Last week oil prices jumped over 10 percent, thanks to supply disruptions caused by a storm in the Gulf of Mexico, and the strike by Norwegian oil workers. However, gains were later capped by rising coronavirus cases across the globe and uncertainty revolving around the U.S coronavirus fiscal stimulus package. Given how the fundamental themes weighing on oil remain intact, the commodity may struggle to push higher – which is bad news for emerging market oil producers like Nigeria.
It must be kept in mind that over 90 percent of foreign exchange earnings are acquired from oil sales and roughly 70 percent of government revenues.
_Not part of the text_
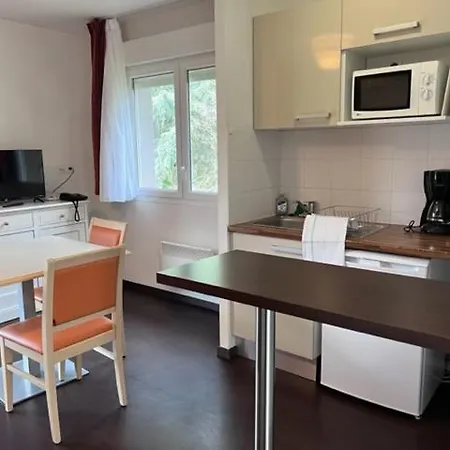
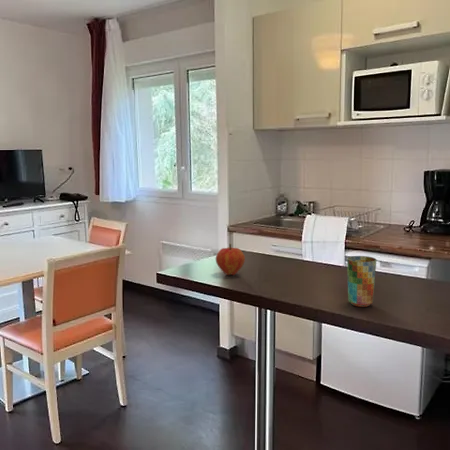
+ fruit [215,242,246,276]
+ cup [346,255,378,308]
Given how this directly impacts foreign exchange reserves, this complicates the Central Bank of Nigeria’s efforts to defend the naira against external and domestic risks.
Investors will direct their attention towards the pending inflation figures for September which are forecast to jump 13.45 percent, its highest since March 2018. Inflationary pressures are expected to rise over the next few months amid coronavirus induced supply disruptions.